Scholar Finds Mayans' Path Through Hell
By MARK STEVENSON
Nov. 9, 2008
TZIBICHEN CENOTE, Mexico
Legend says the afterlife for ancient Mayas was a terrifying obstacle course in which the dead had to traverse rivers of blood, and chambers full of sharp knives, bats and jaguars.
Now a Mexican archaeologist using long-forgotten testimony from the Spanish Inquisition says a series of caves he has explored may be the place where the Maya actually tried to depict this highway through hell.
'The Place of Fear'Dario Lopez-Mills, AP5 photos Using long-forgotten testimony from the Spanish conquistadors, a Mexican archaeologist has discovered a series of caves where people from the Mayan civilization tried to depict the journey into the afterlife.
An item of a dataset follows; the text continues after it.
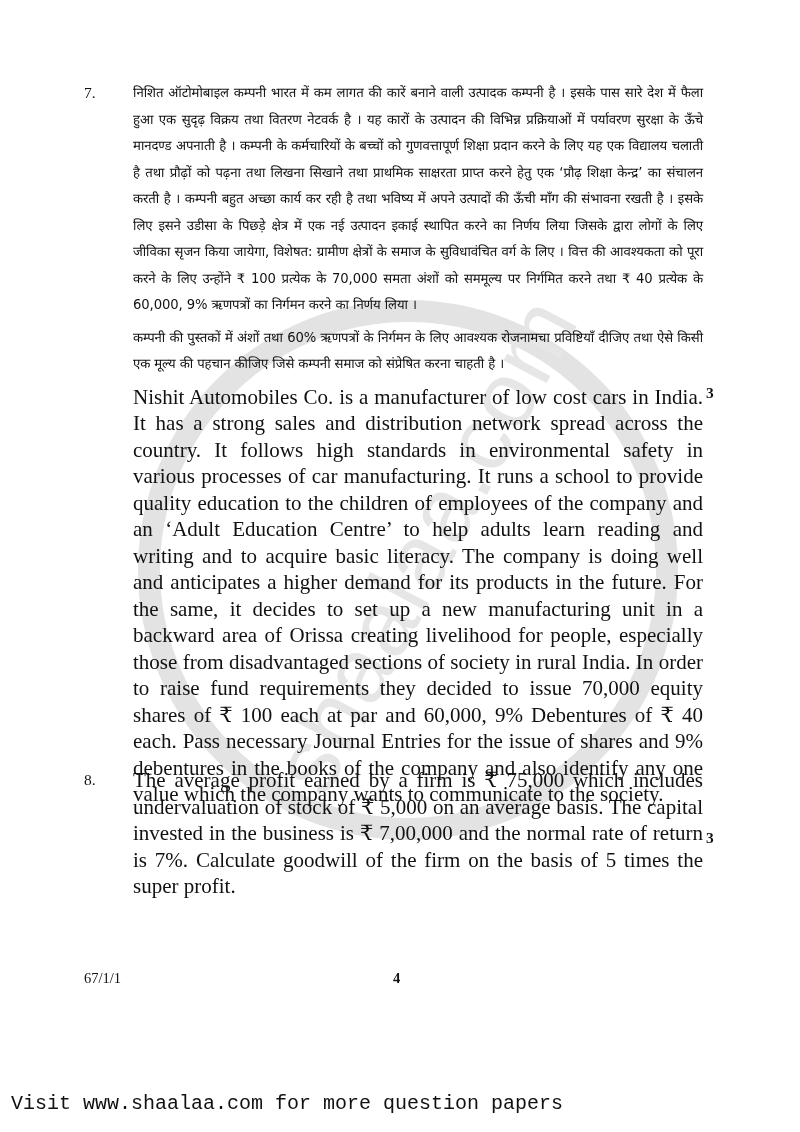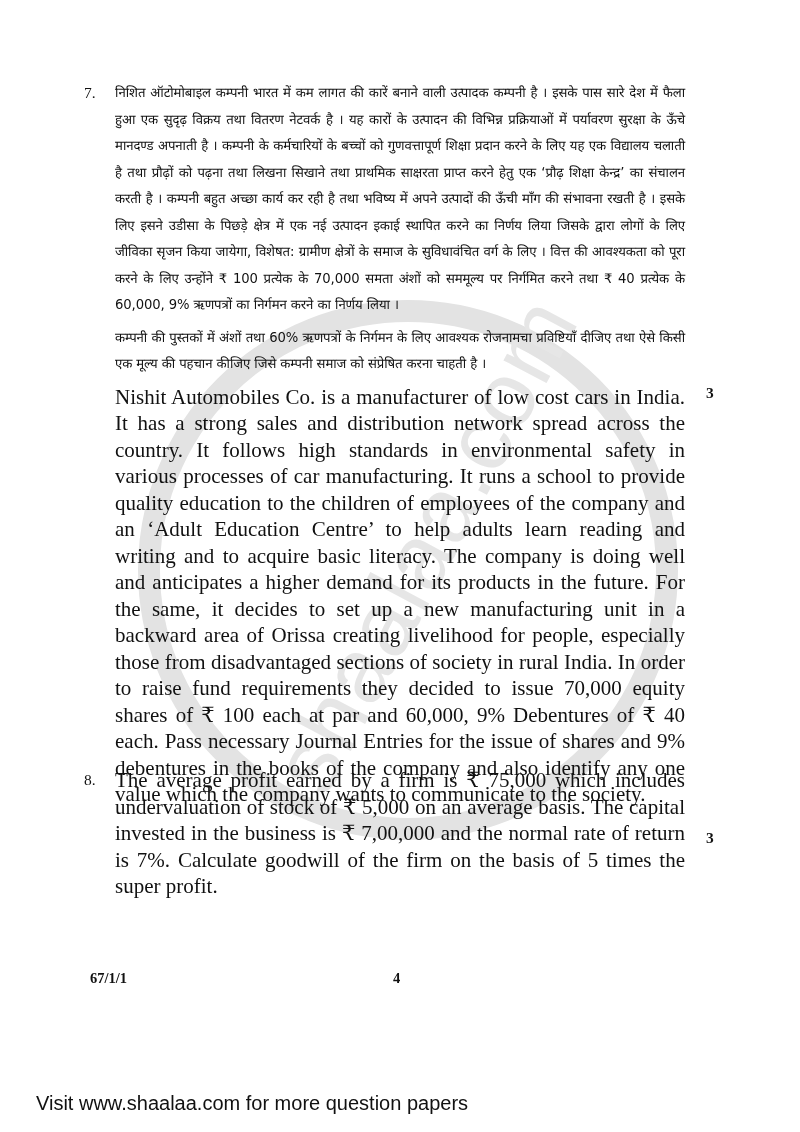"निशित ऑटोमोबाइल कम्पनी भारत में" .body { margin-left: 31px -> 49px }
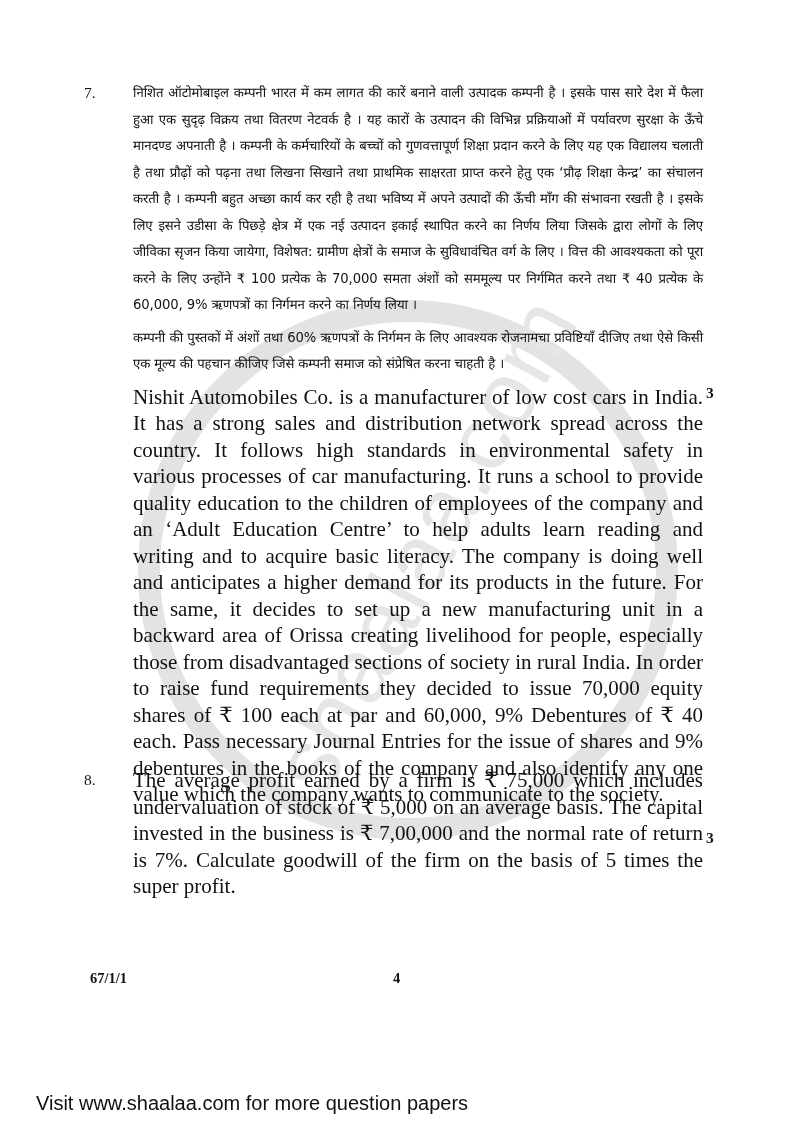"67/1/1" .footer-code { font-weight: bold -> normal; left: 90px -> 84px }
Here, the scholar, Guillermo de Anda, examines the underground lake located in Tzibichen on Mexico's Yucatan Peninsula in October.
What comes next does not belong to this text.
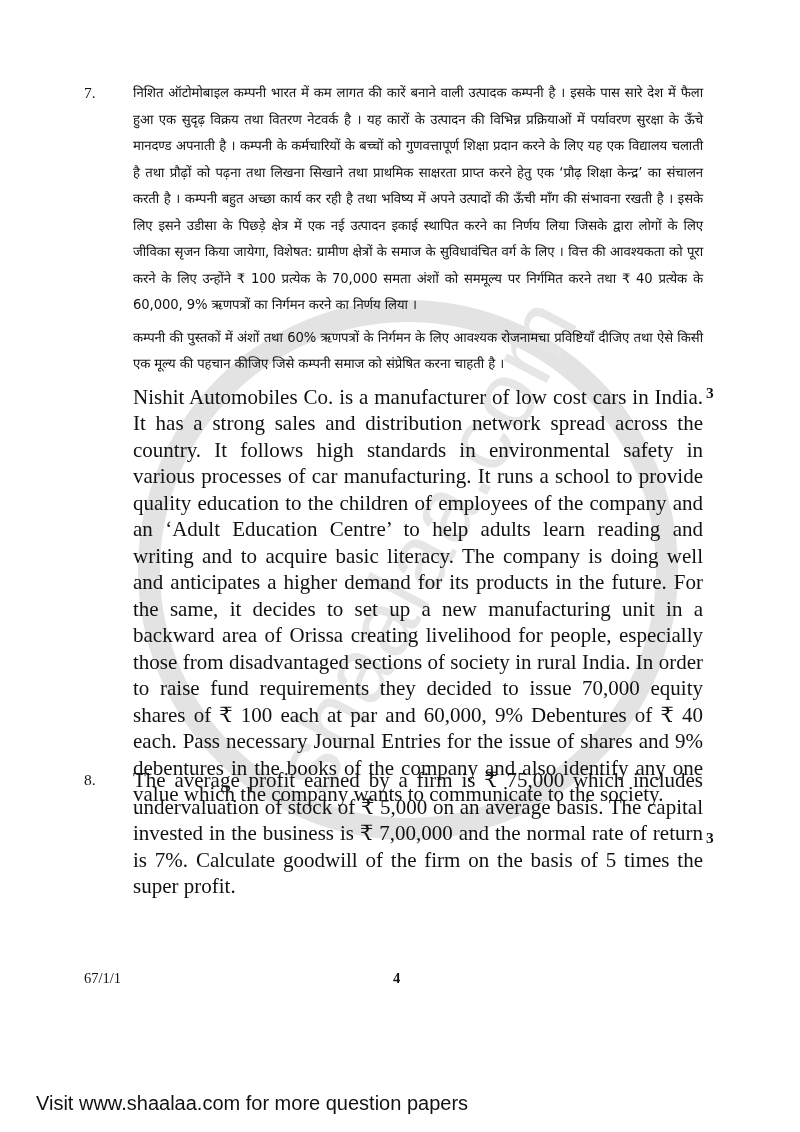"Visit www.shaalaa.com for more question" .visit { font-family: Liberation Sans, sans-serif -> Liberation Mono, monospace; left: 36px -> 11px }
The network of underground chambers, roads and temples beneath farmland and jungle on the Yucatan peninsula suggests the Maya fashioned them to mimic the journey to the underworld, or Xibalba, described in ancient mythological texts such as the Popol Vuh.
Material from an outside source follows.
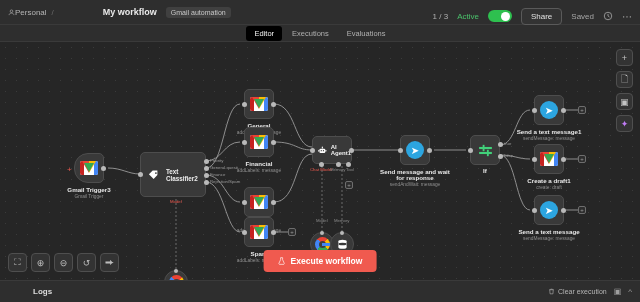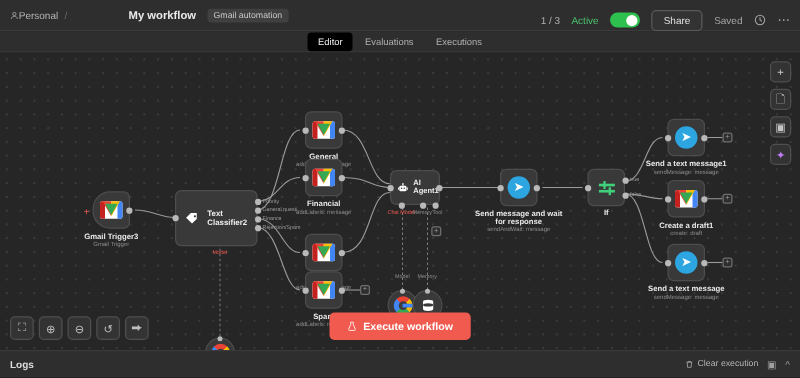"Evaluations" div.tab { order: before "Executions" -> after "Executions" }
"It was the place of fear, the place of cold, the place of danger, of the abyss," said University of Yucatan archaeologist Guillermo de Anda.
Searching for the names of sacred sites mentioned by Indian heretics who were put on trial by Inquisition courts, De Anda discovered what appear to be stages of the legendary journey, recreated in a half-dozen caves south of the Yucatan state capital of Merida.
Archaeologists have long known that the Maya regarded caves as sacred and built structures in some.
But De Anda's team introduced "an extremely important ingredient" by using historical records to locate and connect a series of sacred caves, and link them with the concept of the Mayan road to the afterworld, said archaeologist Bruce Dahlin of Shepherd University, who has studied other Maya sites in the Yucatan.
The Associated Press followed de Anda and his team into the caves, squeezing through tiny, overgrown entrances and rappelling down narrow shafts and slippery tree roots.
There, in the stygian darkness, a scene unfolded that was eerily reminiscent of an "Indiana Jones" movie — tottering ancient temple platforms, slippery staircases and tortuous paths that skirted underground lakes littered with Mayan pottery and ancient skulls.